## EXERCISE DETAILS
Reproduce the data below line for line, without changing any text, and leave the pictures out of your answer.

## THE INPUT
>> BEGIN
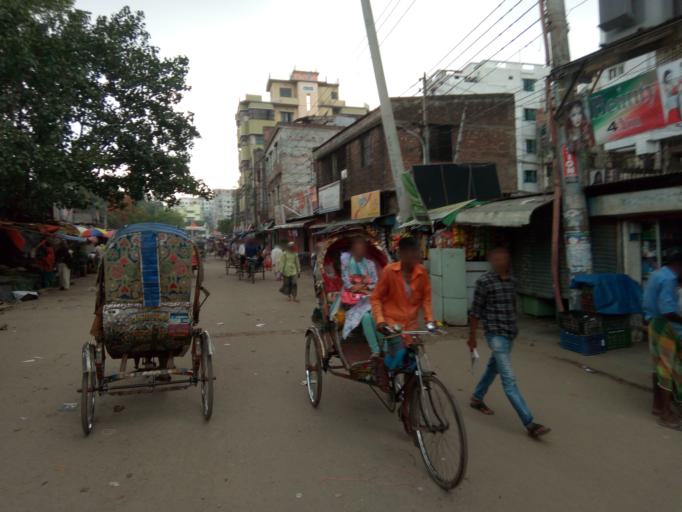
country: BD
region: Dhaka
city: Paltan
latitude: 23.7227
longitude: 90.4340
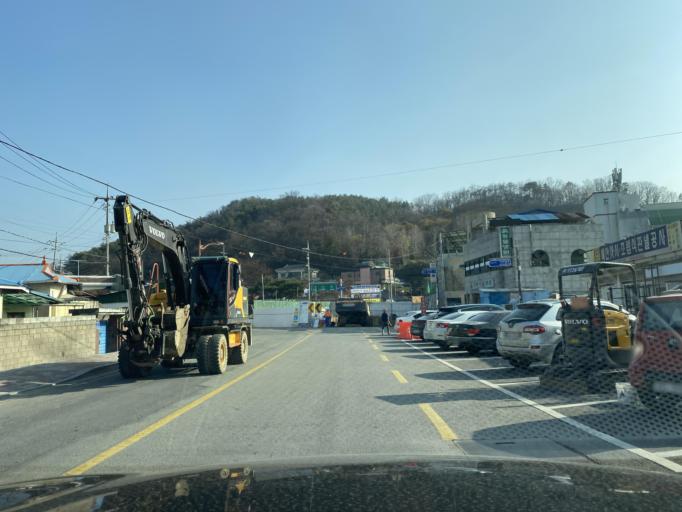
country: KR
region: Chungcheongnam-do
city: Yesan
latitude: 36.6814
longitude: 126.8519
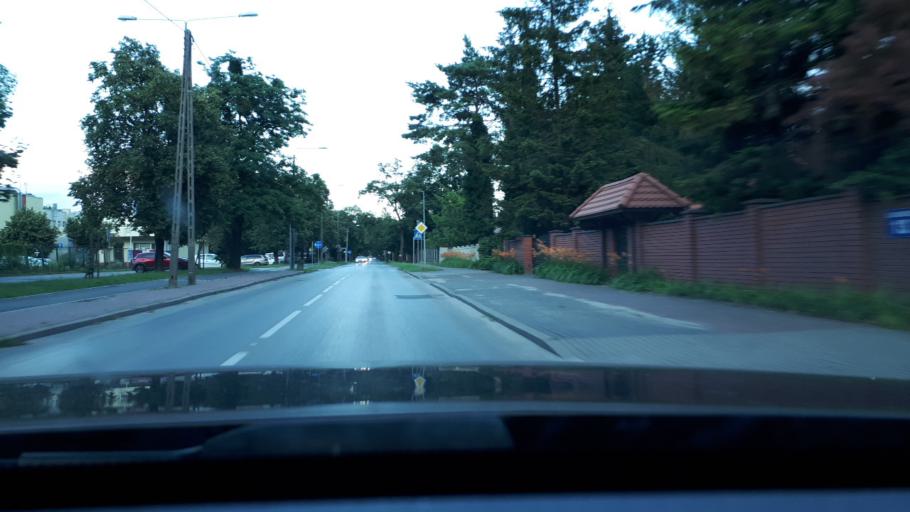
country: PL
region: Masovian Voivodeship
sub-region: Powiat pruszkowski
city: Komorow
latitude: 52.1588
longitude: 20.8191
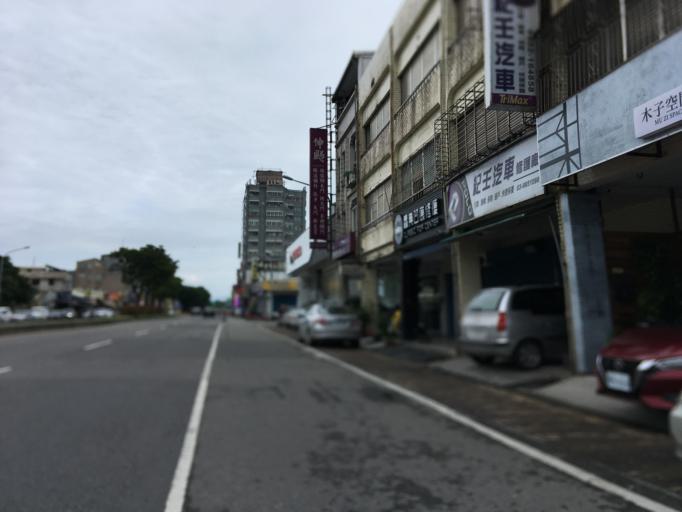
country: TW
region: Taiwan
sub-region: Yilan
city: Yilan
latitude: 24.7058
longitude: 121.7712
>> END
## REPLY TO THE EXERCISE
country: BD
region: Dhaka
city: Paltan
latitude: 23.7227
longitude: 90.4340
country: KR
region: Chungcheongnam-do
city: Yesan
latitude: 36.6814
longitude: 126.8519
country: PL
region: Masovian Voivodeship
sub-region: Powiat pruszkowski
city: Komorow
latitude: 52.1588
longitude: 20.8191
country: TW
region: Taiwan
sub-region: Yilan
city: Yilan
latitude: 24.7058
longitude: 121.7712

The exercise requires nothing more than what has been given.